Transcribed page contents:
——
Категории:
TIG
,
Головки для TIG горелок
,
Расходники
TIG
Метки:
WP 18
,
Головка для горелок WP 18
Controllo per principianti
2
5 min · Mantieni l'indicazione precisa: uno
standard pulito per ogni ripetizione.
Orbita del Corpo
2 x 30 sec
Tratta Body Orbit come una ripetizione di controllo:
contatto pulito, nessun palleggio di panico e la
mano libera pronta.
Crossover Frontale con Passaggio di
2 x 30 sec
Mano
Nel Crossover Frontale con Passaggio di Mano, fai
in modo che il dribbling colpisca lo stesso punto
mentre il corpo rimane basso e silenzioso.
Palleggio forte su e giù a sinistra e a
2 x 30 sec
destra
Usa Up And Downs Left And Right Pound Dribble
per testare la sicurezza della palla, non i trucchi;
——
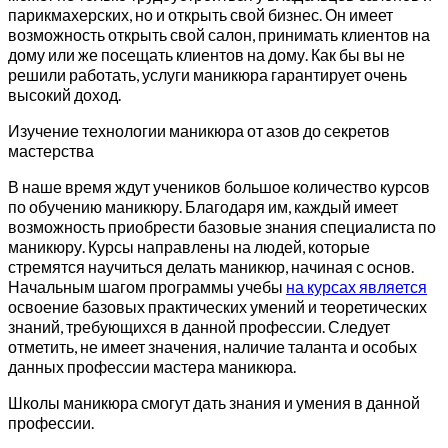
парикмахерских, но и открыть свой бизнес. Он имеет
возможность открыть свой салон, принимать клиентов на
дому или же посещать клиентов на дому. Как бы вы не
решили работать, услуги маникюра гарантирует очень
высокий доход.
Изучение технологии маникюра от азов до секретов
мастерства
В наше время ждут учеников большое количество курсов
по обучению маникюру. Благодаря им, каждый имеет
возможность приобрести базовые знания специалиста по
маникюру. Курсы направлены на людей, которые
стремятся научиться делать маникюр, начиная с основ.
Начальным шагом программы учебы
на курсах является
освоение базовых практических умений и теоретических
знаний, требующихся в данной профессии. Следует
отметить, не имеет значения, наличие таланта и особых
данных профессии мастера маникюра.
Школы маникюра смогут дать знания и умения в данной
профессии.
——
**TASK**
Your task for the entries above: copy exactly the span starting with the line with "Usa Up And Downs Left And Right Pound Dribble" and going on through the line with "per testare la", both lines included, and nothing else.

**SOLUTION FOR THIS EXERCISE**
Usa Up And Downs Left And Right Pound Dribble
per testare la sicurezza della palla, non i trucchi;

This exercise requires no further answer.